Problem to work on » The records below must be transcribed precisely and in full.

Source material »
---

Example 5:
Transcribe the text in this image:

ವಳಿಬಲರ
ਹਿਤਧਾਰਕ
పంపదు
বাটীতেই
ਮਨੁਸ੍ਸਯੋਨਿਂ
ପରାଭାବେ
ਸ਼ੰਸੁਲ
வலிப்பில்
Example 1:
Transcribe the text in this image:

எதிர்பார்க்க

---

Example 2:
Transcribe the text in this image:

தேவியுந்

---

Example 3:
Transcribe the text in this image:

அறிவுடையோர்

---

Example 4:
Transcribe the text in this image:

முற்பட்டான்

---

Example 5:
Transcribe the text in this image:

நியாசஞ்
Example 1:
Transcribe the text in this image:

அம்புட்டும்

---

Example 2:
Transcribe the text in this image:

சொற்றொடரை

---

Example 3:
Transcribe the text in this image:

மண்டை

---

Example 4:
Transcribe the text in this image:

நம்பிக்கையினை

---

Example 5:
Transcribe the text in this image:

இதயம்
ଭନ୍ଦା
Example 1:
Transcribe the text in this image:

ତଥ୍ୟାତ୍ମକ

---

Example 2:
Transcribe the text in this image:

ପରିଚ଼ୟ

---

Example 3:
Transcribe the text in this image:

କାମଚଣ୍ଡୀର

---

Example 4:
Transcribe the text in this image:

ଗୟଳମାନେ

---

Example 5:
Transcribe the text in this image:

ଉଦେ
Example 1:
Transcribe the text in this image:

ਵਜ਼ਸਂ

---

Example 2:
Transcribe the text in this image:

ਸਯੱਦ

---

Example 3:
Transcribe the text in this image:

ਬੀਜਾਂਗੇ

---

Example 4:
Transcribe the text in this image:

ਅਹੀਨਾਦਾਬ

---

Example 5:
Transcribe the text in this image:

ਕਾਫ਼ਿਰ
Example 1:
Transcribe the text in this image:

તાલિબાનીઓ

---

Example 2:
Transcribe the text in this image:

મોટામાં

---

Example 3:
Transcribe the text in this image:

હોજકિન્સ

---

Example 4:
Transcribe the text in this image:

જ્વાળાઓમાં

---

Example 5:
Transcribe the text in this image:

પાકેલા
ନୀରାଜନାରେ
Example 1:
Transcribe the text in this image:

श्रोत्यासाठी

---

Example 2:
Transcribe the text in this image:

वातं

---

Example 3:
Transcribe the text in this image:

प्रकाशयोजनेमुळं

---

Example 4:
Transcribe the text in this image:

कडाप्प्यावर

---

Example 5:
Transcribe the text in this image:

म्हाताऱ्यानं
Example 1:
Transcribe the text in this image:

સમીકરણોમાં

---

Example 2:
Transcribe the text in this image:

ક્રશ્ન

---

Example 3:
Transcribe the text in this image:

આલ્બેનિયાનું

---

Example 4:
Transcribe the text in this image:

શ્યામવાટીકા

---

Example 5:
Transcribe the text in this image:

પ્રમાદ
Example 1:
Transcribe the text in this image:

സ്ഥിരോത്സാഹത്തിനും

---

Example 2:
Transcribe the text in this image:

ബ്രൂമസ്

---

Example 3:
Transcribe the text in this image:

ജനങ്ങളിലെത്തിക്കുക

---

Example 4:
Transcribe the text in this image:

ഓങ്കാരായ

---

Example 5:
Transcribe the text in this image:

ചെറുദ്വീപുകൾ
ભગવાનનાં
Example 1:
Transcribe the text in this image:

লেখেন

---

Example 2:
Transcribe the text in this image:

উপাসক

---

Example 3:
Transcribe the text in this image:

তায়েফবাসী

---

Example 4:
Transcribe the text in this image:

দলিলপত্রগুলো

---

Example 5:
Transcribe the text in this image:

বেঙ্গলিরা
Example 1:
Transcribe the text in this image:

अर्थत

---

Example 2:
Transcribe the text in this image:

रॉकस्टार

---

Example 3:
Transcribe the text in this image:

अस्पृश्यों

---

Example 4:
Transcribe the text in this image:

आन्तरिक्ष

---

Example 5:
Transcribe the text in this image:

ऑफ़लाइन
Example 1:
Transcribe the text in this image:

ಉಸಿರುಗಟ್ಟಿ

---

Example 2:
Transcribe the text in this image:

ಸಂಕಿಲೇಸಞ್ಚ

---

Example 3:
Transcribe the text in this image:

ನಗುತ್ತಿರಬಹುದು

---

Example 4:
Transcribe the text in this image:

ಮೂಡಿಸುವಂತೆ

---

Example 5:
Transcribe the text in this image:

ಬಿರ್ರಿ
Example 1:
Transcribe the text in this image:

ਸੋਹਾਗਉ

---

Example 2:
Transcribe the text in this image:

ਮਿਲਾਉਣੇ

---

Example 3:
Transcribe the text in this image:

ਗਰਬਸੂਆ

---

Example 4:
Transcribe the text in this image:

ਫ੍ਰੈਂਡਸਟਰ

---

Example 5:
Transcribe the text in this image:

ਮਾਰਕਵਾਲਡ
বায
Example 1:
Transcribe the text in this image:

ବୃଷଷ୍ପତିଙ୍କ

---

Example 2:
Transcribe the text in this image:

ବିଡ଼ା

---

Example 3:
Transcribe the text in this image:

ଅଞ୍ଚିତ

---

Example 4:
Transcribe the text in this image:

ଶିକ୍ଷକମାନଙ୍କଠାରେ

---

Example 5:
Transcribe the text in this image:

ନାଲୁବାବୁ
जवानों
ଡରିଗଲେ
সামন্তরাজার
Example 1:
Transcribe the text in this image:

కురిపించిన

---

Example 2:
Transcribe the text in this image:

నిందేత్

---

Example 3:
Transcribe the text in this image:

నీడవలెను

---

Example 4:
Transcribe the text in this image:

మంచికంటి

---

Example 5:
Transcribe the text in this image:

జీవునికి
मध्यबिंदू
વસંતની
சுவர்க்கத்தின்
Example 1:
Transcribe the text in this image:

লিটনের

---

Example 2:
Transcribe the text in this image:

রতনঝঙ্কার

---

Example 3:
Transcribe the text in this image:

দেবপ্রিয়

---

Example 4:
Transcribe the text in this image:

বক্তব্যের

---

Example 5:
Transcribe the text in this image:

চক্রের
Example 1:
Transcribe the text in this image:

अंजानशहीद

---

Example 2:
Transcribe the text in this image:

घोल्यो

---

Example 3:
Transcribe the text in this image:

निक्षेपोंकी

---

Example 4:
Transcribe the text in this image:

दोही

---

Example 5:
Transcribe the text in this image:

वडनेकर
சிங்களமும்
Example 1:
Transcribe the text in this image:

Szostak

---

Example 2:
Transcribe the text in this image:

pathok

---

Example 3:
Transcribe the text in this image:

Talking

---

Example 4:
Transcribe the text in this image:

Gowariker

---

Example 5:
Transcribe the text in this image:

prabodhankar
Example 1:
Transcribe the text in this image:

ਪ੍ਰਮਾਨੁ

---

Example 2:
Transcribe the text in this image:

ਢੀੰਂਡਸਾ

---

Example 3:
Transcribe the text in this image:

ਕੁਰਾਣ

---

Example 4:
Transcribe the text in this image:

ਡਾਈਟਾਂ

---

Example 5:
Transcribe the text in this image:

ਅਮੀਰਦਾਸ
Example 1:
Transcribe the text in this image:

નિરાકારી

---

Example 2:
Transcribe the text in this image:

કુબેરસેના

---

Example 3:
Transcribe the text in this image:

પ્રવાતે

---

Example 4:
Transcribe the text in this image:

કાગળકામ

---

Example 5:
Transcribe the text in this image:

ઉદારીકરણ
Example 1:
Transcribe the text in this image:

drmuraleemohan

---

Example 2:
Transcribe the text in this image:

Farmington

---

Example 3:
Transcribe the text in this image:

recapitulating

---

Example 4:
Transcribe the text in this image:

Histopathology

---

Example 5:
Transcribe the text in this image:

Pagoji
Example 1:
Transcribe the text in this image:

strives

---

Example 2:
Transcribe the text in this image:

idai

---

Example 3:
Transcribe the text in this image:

Written reply »
---

Example 5:
Transcribe the text in this image:

ವಳಿಬಲರ
ਹਿਤਧਾਰਕ
పంపదు
বাটীতেই
ਮਨੁਸ੍ਸਯੋਨਿਂ
ପରାଭାବେ
ਸ਼ੰਸੁਲ
வலிப்பில்
Example 1:
Transcribe the text in this image:

எதிர்பார்க்க

---

Example 2:
Transcribe the text in this image:

தேவியுந்

---

Example 3:
Transcribe the text in this image:

அறிவுடையோர்

---

Example 4:
Transcribe the text in this image:

முற்பட்டான்

---

Example 5:
Transcribe the text in this image:

நியாசஞ்
Example 1:
Transcribe the text in this image:

அம்புட்டும்

---

Example 2:
Transcribe the text in this image:

சொற்றொடரை

---

Example 3:
Transcribe the text in this image:

மண்டை

---

Example 4:
Transcribe the text in this image:

நம்பிக்கையினை

---

Example 5:
Transcribe the text in this image:

இதயம்
ଭନ୍ଦା
Example 1:
Transcribe the text in this image:

ତଥ୍ୟାତ୍ମକ

---

Example 2:
Transcribe the text in this image:

ପରିଚ଼ୟ

---

Example 3:
Transcribe the text in this image:

କାମଚଣ୍ଡୀର

---

Example 4:
Transcribe the text in this image:

ଗୟଳମାନେ

---

Example 5:
Transcribe the text in this image:

ଉଦେ
Example 1:
Transcribe the text in this image:

ਵਜ਼ਸਂ

---

Example 2:
Transcribe the text in this image:

ਸਯੱਦ

---

Example 3:
Transcribe the text in this image:

ਬੀਜਾਂਗੇ

---

Example 4:
Transcribe the text in this image:

ਅਹੀਨਾਦਾਬ

---

Example 5:
Transcribe the text in this image:

ਕਾਫ਼ਿਰ
Example 1:
Transcribe the text in this image:

તાલિબાનીઓ

---

Example 2:
Transcribe the text in this image:

મોટામાં

---

Example 3:
Transcribe the text in this image:

હોજકિન્સ

---

Example 4:
Transcribe the text in this image:

જ્વાળાઓમાં

---

Example 5:
Transcribe the text in this image:

પાકેલા
ନୀରାଜନାରେ
Example 1:
Transcribe the text in this image:

श्रोत्यासाठी

---

Example 2:
Transcribe the text in this image:

वातं

---

Example 3:
Transcribe the text in this image:

प्रकाशयोजनेमुळं

---

Example 4:
Transcribe the text in this image:

कडाप्प्यावर

---

Example 5:
Transcribe the text in this image:

म्हाताऱ्यानं
Example 1:
Transcribe the text in this image:

સમીકરણોમાં

---

Example 2:
Transcribe the text in this image:

ક્રશ્ન

---

Example 3:
Transcribe the text in this image:

આલ્બેનિયાનું

---

Example 4:
Transcribe the text in this image:

શ્યામવાટીકા

---

Example 5:
Transcribe the text in this image:

પ્રમાદ
Example 1:
Transcribe the text in this image:

സ്ഥിരോത്സാഹത്തിനും

---

Example 2:
Transcribe the text in this image:

ബ്രൂമസ്

---

Example 3:
Transcribe the text in this image:

ജനങ്ങളിലെത്തിക്കുക

---

Example 4:
Transcribe the text in this image:

ഓങ്കാരായ

---

Example 5:
Transcribe the text in this image:

ചെറുദ്വീപുകൾ
ભગવાનનાં
Example 1:
Transcribe the text in this image:

লেখেন

---

Example 2:
Transcribe the text in this image:

উপাসক

---

Example 3:
Transcribe the text in this image:

তায়েফবাসী

---

Example 4:
Transcribe the text in this image:

দলিলপত্রগুলো

---

Example 5:
Transcribe the text in this image:

বেঙ্গলিরা
Example 1:
Transcribe the text in this image:

अर्थत

---

Example 2:
Transcribe the text in this image:

रॉकस्टार

---

Example 3:
Transcribe the text in this image:

अस्पृश्यों

---

Example 4:
Transcribe the text in this image:

आन्तरिक्ष

---

Example 5:
Transcribe the text in this image:

ऑफ़लाइन
Example 1:
Transcribe the text in this image:

ಉಸಿರುಗಟ್ಟಿ

---

Example 2:
Transcribe the text in this image:

ಸಂಕಿಲೇಸಞ್ಚ

---

Example 3:
Transcribe the text in this image:

ನಗುತ್ತಿರಬಹುದು

---

Example 4:
Transcribe the text in this image:

ಮೂಡಿಸುವಂತೆ

---

Example 5:
Transcribe the text in this image:

ಬಿರ್ರಿ
Example 1:
Transcribe the text in this image:

ਸੋਹਾਗਉ

---

Example 2:
Transcribe the text in this image:

ਮਿਲਾਉਣੇ

---

Example 3:
Transcribe the text in this image:

ਗਰਬਸੂਆ

---

Example 4:
Transcribe the text in this image:

ਫ੍ਰੈਂਡਸਟਰ

---

Example 5:
Transcribe the text in this image:

ਮਾਰਕਵਾਲਡ
বায
Example 1:
Transcribe the text in this image:

ବୃଷଷ୍ପତିଙ୍କ

---

Example 2:
Transcribe the text in this image:

ବିଡ଼ା

---

Example 3:
Transcribe the text in this image:

ଅଞ୍ଚିତ

---

Example 4:
Transcribe the text in this image:

ଶିକ୍ଷକମାନଙ୍କଠାରେ

---

Example 5:
Transcribe the text in this image:

ନାଲୁବାବୁ
जवानों
ଡରିଗଲେ
সামন্তরাজার
Example 1:
Transcribe the text in this image:

కురిపించిన

---

Example 2:
Transcribe the text in this image:

నిందేత్

---

Example 3:
Transcribe the text in this image:

నీడవలెను

---

Example 4:
Transcribe the text in this image:

మంచికంటి

---

Example 5:
Transcribe the text in this image:

జీవునికి
मध्यबिंदू
વસંતની
சுவர்க்கத்தின்
Example 1:
Transcribe the text in this image:

লিটনের

---

Example 2:
Transcribe the text in this image:

রতনঝঙ্কার

---

Example 3:
Transcribe the text in this image:

দেবপ্রিয়

---

Example 4:
Transcribe the text in this image:

বক্তব্যের

---

Example 5:
Transcribe the text in this image:

চক্রের
Example 1:
Transcribe the text in this image:

अंजानशहीद

---

Example 2:
Transcribe the text in this image:

घोल्यो

---

Example 3:
Transcribe the text in this image:

निक्षेपोंकी

---

Example 4:
Transcribe the text in this image:

दोही

---

Example 5:
Transcribe the text in this image:

वडनेकर
சிங்களமும்
Example 1:
Transcribe the text in this image:

Szostak

---

Example 2:
Transcribe the text in this image:

pathok

---

Example 3:
Transcribe the text in this image:

Talking

---

Example 4:
Transcribe the text in this image:

Gowariker

---

Example 5:
Transcribe the text in this image:

prabodhankar
Example 1:
Transcribe the text in this image:

ਪ੍ਰਮਾਨੁ

---

Example 2:
Transcribe the text in this image:

ਢੀੰਂਡਸਾ

---

Example 3:
Transcribe the text in this image:

ਕੁਰਾਣ

---

Example 4:
Transcribe the text in this image:

ਡਾਈਟਾਂ

---

Example 5:
Transcribe the text in this image:

ਅਮੀਰਦਾਸ
Example 1:
Transcribe the text in this image:

નિરાકારી

---

Example 2:
Transcribe the text in this image:

કુબેરસેના

---

Example 3:
Transcribe the text in this image:

પ્રવાતે

---

Example 4:
Transcribe the text in this image:

કાગળકામ

---

Example 5:
Transcribe the text in this image:

ઉદારીકરણ
Example 1:
Transcribe the text in this image:

drmuraleemohan

---

Example 2:
Transcribe the text in this image:

Farmington

---

Example 3:
Transcribe the text in this image:

recapitulating

---

Example 4:
Transcribe the text in this image:

Histopathology

---

Example 5:
Transcribe the text in this image:

Pagoji
Example 1:
Transcribe the text in this image:

strives

---

Example 2:
Transcribe the text in this image:

idai

---

Example 3:
Transcribe the text in this image:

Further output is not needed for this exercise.